Complication: a burnt bundt cake

It was the kind of love story you remember you entire life, a classic love story, between a dog who happened to be a conductor of the Philadelphia Philharmonic orchestra and a lonely light house. Of course the lighthouse was lonely, it was a lighthouse, it’s hard to meet people when you’re a lighthouse. Except lighthouse keepers, but they’re the bad boys of recluse and hermit set, all moroseness, all tragedy and posturing … no long walks on the beach, no poetry.
So the light house decided to put its presence out there, like a beacon. Its profile, its dating profile, was very visible, especially to ships traversing the coast at night. But it also reached the wall of the living room of the room where the dog lived. The dog barked out its response, but the lighthouse could not hear. The only people who could hear were the dog’s owners. Damn it, Princess. Go to sleep! they said.
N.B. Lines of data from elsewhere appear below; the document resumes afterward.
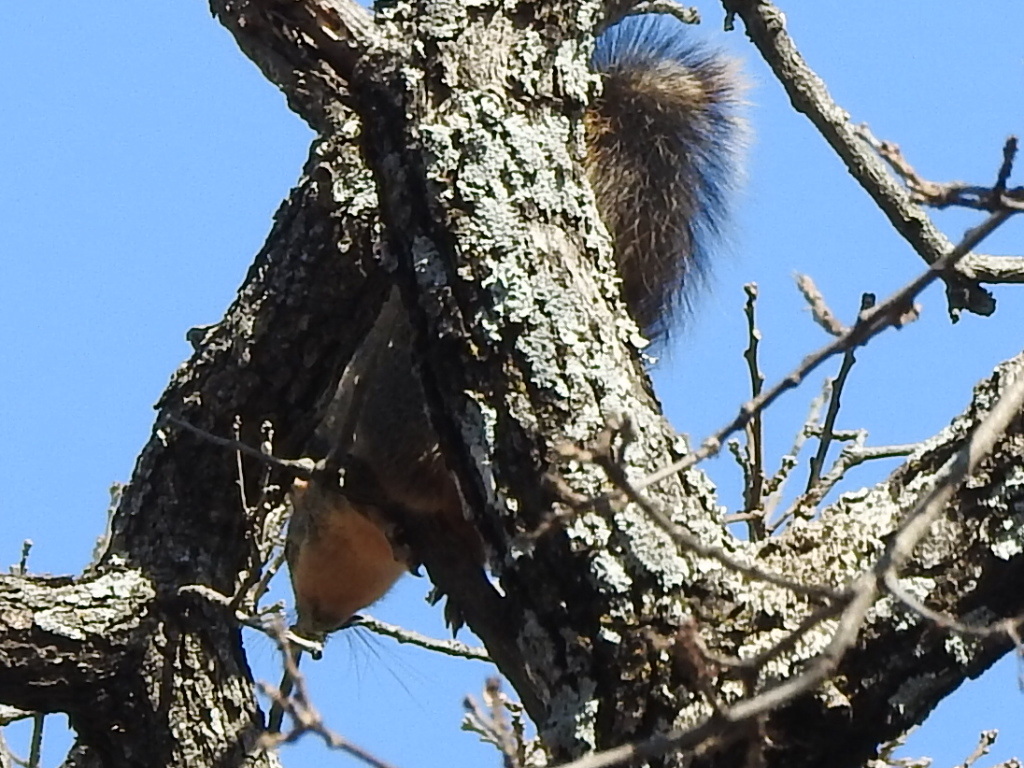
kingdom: Animalia
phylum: Chordata
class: Mammalia
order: Rodentia
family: Sciuridae
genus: Sciurus
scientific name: Sciurus niger
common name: Fox squirrel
The beacon returned, again the dog professed its love. Again, came the cry, Damn it, Princess go to sleep!!
Again, the beacon returned. Again the dog professed its love. Damn it, Princess go outside!!!
And so her owners let Princess outside. The dog ran, in obligatory slow motion, with soft lighting, a wind machine blowing its fur. You know the scene, you’ve seen it a million times. You can even hear the sound track, take a moment, in your mind, to pick out the perfect song.
“Shit!” the author said, his authorial voice full of conflict, “there was supposed to be a burned bundt cake in here somewhere.”
So, what did I learn?
I want to be clear, I don’t think I won “flash fiction chopped” because I was churning out the highest quality prose at the front table. In fact, I think this was distinctly not the case. In that case, why did I win? What was I doing that put me over the top of competitors who were actually putting out better writing? What can you learn from my experience that might help you if you find yourself in a similar situation? I think there are three things to note here.
Read the Room
Sitting down at my laptop, my impression was that we had an audience in the mood for goofy fun rather than stirring prose. This seemed confirmed when, after the first round, the audience voted to eliminate the author who had written (in my opinion) the best, tightest story but one that was played absolutely straight. If you want to win, write what your judges want.
Performance Matters
Something I realized, which I think some of my competitors missed, is that those four words, “read your selections aloud,” changed everything. That made the competition at least as much about showmanship as authorship.
A Weak Ending is Better Than No Ending
The first thing I did, after writing the opening paragraph, was to write a conclusion. I think having an ending, even if not a very good or even germane one, made my stories feel tighter than some others that were actually better written but stopped abruptly when our eight minutes were up.